Segment Start: Input for this task

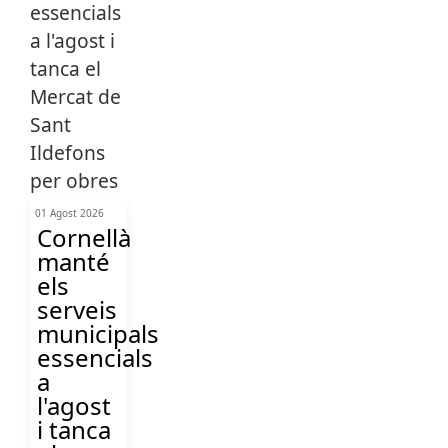
01 Agost 2026
Cornellà
manté
els
serveis
municipals
essencials
a
l'agost
i tanca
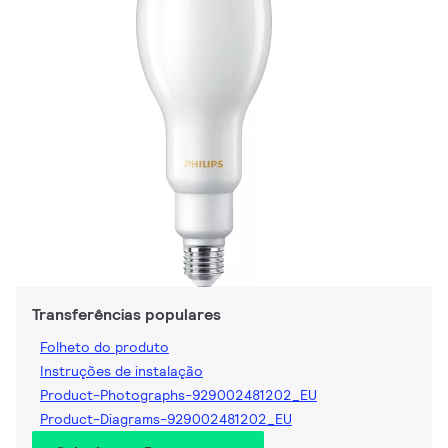
Transferências populares
Folheto do produto
Instruções de instalação
Product-Photographs-929002481202_EU
Product-Diagrams-929002481202_EU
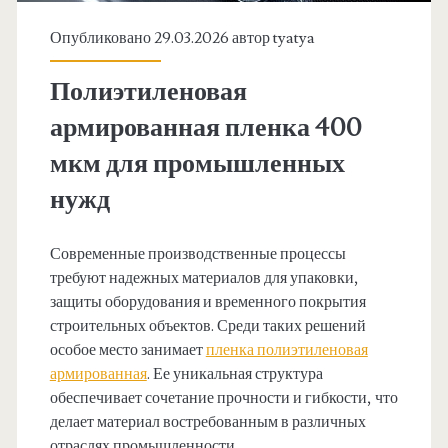
Опубликовано 29.03.2026 автор
tyatya
Полиэтиленовая
армированная пленка 400
мкм для промышленных
нужд
Современные производственные процессы
требуют надежных материалов для упаковки,
защиты оборудования и временного покрытия
строительных объектов. Среди таких решений
особое место занимает
пленка полиэтиленовая
армированная
. Ее уникальная структура
обеспечивает сочетание прочности и гибкости, что
делает материал востребованным в различных
отраслях промышленности.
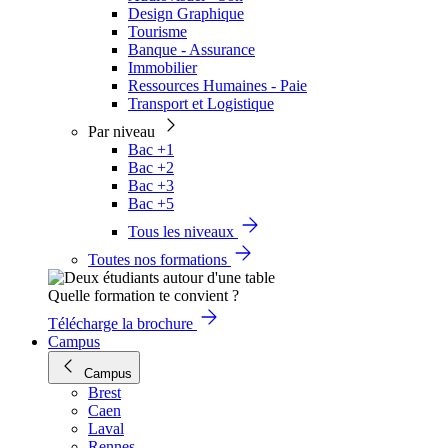
Design Graphique
Tourisme
Banque - Assurance
Immobilier
Ressources Humaines - Paie
Transport et Logistique
Par niveau
Bac +1
Bac +2
Bac +3
Bac +5
Tous les niveaux
Toutes nos formations
Quelle formation te convient ?
Télécharge la brochure
Campus
Campus
Brest
Caen
Laval
Rennes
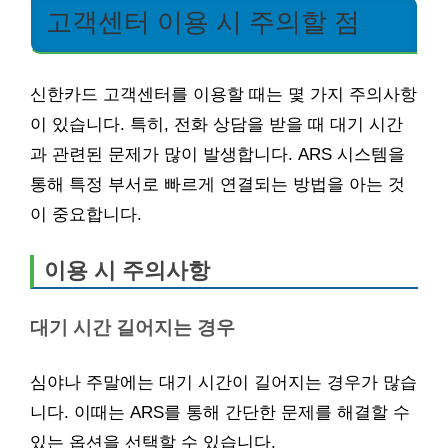
고객센터 이용 시 주의할 점
신한카드 고객센터를 이용할 때는 몇 가지 주의사항
이 있습니다. 특히, 전화 상담을 받을 때 대기 시간
과 관련된 문제가 많이 발생합니다. ARS 시스템을
통해 특정 부서로 빠르게 연결되는 방법을 아는 것
이 중요합니다.
이용 시 주의사항
대기 시간 길어지는 경우
심야나 주말에는 대기 시간이 길어지는 경우가 많습
니다. 이때는 ARS를 통해 간단한 문제를 해결할 수
있는 옵션을 선택할 수 있습니다.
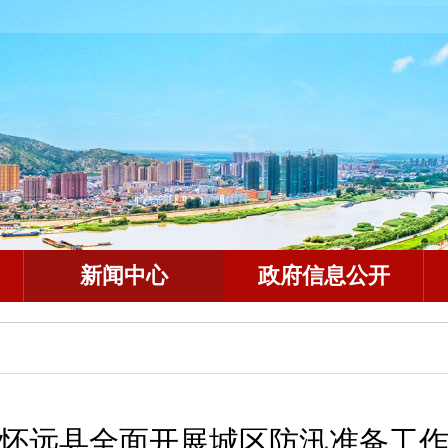
新闻中心
政府信息公开
怀远县全面开展城区防汛准备工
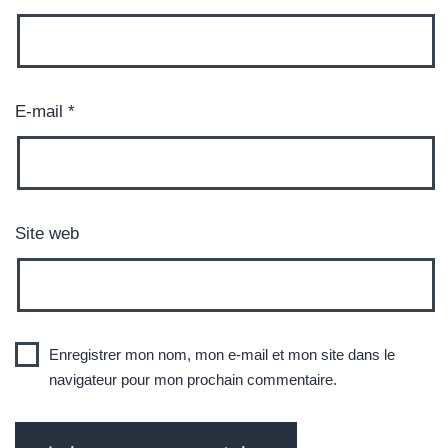
E-mail
*
Site web
Enregistrer mon nom, mon e-mail et mon site dans le
navigateur pour mon prochain commentaire.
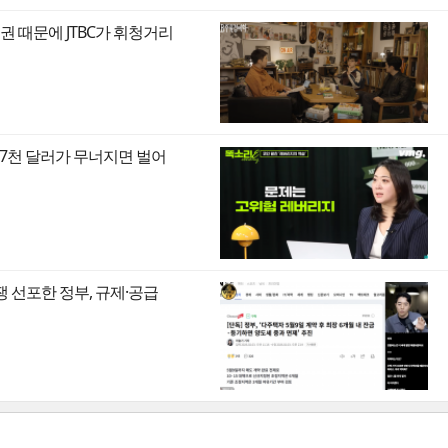
권 때문에 JTBC가 휘청거리
만7천 달러가 무너지면 벌어
쟁 선포한 정부, 규제·공급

Segment End: Input for this task

**Brief:** Identify each line in the entries above that contains the string "Product", and copy those lines in full.

**Your solution:**
Product-Photographs-929002481202_EU
Product-Diagrams-929002481202_EU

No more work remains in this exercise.